We combine the summaries from various models: manually tuned FLAML models, API-tuned FLAML models, untuned AutoML models, and dummy models.

In [47]:
# Combine summaries for comparison
summary = pd.concat([manual_tuned_summary ,api_tuned_summary, untuned_automl_summary, dummy_summary],
                    keys=['FLAML Manual Tuned', 'FLAML API Tuned', 'AutoML Untuned', 'Dummy'])
summary.index.names = ['Model Type', 'Metric']

# Print the summary
print(summary)

# Plots

##### Plot Coefficients and 95% Confidence Intervals

This section generates a plot comparing the coefficients and 95% confidence intervals for each model type. The plot helps visualize the differences in the estimated coefficients and their uncertainties.

In [None]:
# Check the structure of the summary DataFrames
print("Manual Tuned Summary:")
print(manual_tuned_summary.head())

print("API Tuned Summary:")
print(api_tuned_summary.head())

print("Untuned Summary:")
print(untuned_automl_summary.head())

print("Dummy Summary:")
print(dummy_summary.head())

# Extract model labels and coefficient values
model_labels = summary.index.get_level_values('Model Type')
coef_values = summary['coef'].values

# Calculate errors
errors = np.full((2, len(coef_values)), np.nan)
errors[0, :] = summary['coef'] - summary['2.5 %']
errors[1, :] = summary['97.5 %'] - summary['coef']

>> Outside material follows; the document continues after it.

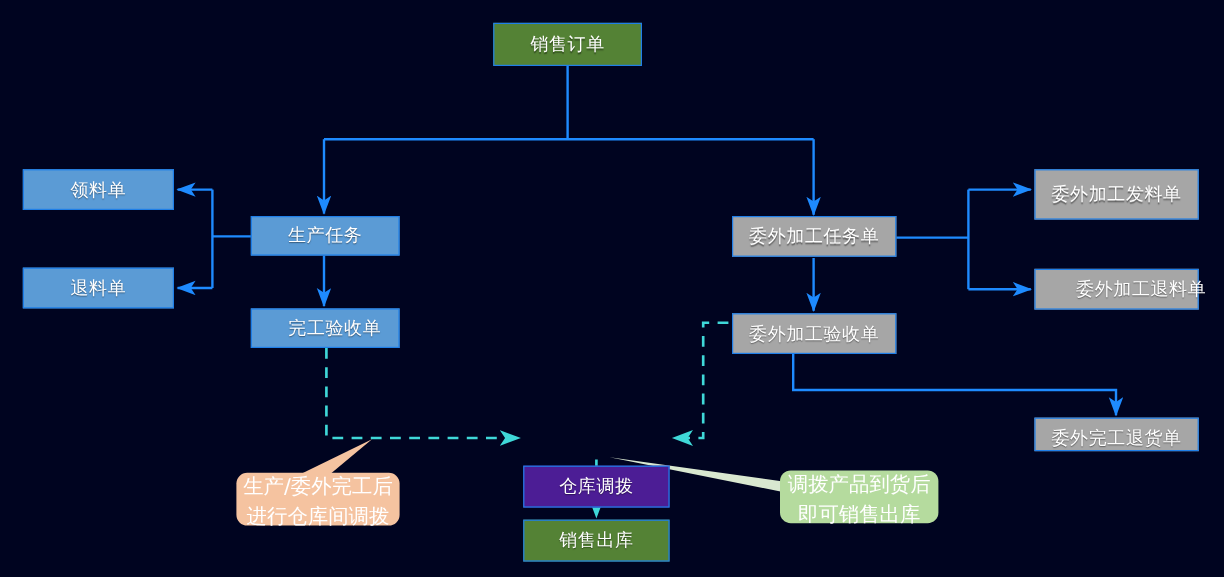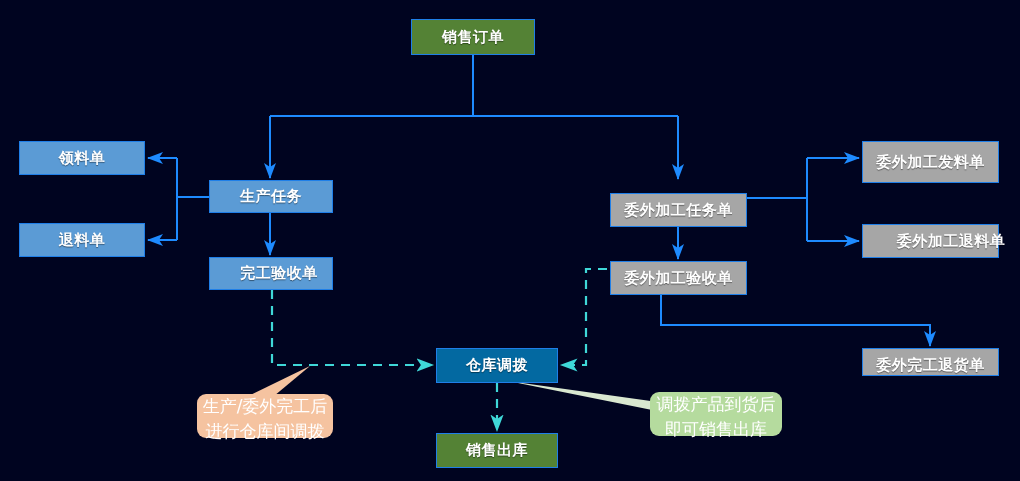"销售订单" .node { font-weight: bold -> normal }
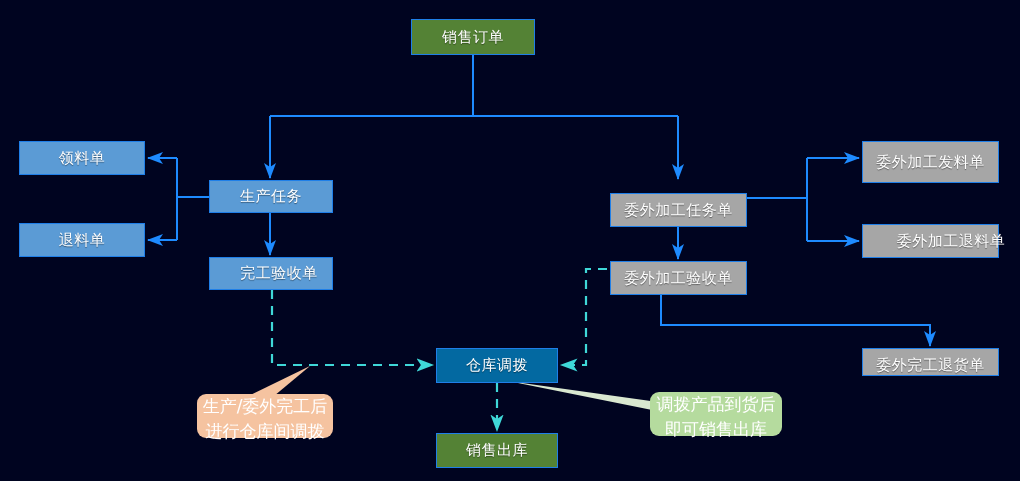"委外加工任务单" div.node { top: 193px -> 180px }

# Plot Coefficients and 95% Confidence Intervals
plt.figure(figsize=(10, 6))
plt.errorbar(model_labels, coef_values, fmt='o', yerr=errors, capsize=5)
plt.axhline(0.5, color='red', linestyle='--')
plt.xlabel('Model')
plt.ylabel('Coefficients and 95%-CI')
plt.title('Comparison of Coefficients and 95% Confidence Intervals')
plt.xticks(rotation=45)
plt.tight_layout()
plt.show()


##### Compare Metrics for Nuisance Estimation

In this section, we compare metrics for different models and plot a bar chart to visualize the differences in their performance. We also save the comparison results to a file for future reference.

In [None]:
def print_scores(dml_obj):
    summary_df = dml_obj.summary
    print("Summary DataFrame columns:", summary_df.columns)
    print("Summary DataFrame index:", summary_df.index)
      
    scores = summary_df.loc['d']
    return scores

# Calculate and store scores for comparison
scores = {
    "FLAML Manual Tuned": obj_dml_plr_manual_tuned.summary.loc['d'],
    "FLAML API Tuned": dml_plr_obj_api_tuned.summary.loc['d'],
    "AutoML Untuned": dml_plr_obj_untuned_automl.summary.loc['d'],
    "Dummy": dml_plr_obj_dummy.summary.loc['d']
}

# Convert the scores dictionary to a DataFrame for plotting
scores_df = pd.DataFrame(scores).T

# Plot MSE for l_of_X and m_of_X separately
scores_df['coef'].plot(kind="bar", title="MSE for l_of_X")
plt.ylabel('RMSE')
plt.xticks(rotation=45)
plt.tight_layout()
plt.show()

scores_df['std err'].plot(kind="bar", title="MSE for m_of_X")
plt.ylabel('RMSE')
plt.xticks(rotation=45)
plt.tight_layout()
plt.show()

### Observations

- **Coefficient Values**: The coefficients for the `FLAML Manual Tuned` and `FLAML API Tuned` models are quite similar, with the API-tuned model having a slightly higher coefficient. Both are lower compared to the `AutoML Untuned` and `Dummy` models.
- **Untuned AutoML Models**: The `AutoML Untuned` models yield a higher coefficient compared to the manually tuned FLAML models, indicating that the automated process of model tuning in AutoML may have overestimated the effect. The `Dummy` model has the highest coefficient, suggesting it could be overfitting or has a higher baseline value.

### Conclusion

- The **FLAML Manual Tuned** and **FLAML API Tuned** models provide similar results with coefficients close to 0.5, suggesting robust performance within their tuned configurations.
- The **AutoML Untuned** models offer higher coefficient values, indicating that even though they are untuned, they still provide a noticeable increase in coefficient compared to the tuned FLAML models.
- The **Dummy** model, having the highest coefficient, shows the largest discrepancy. This reflects the fact, that the learner is not actually learning any meaningful relationship between the features and the outcome/treatment variable. 

Overall, the manually tuned FLAML models and the API-tuned FLAML models show good alignment with the expectations, while the untuned and dummy models present larger coefficients which may suggest the need for further tuning or validation.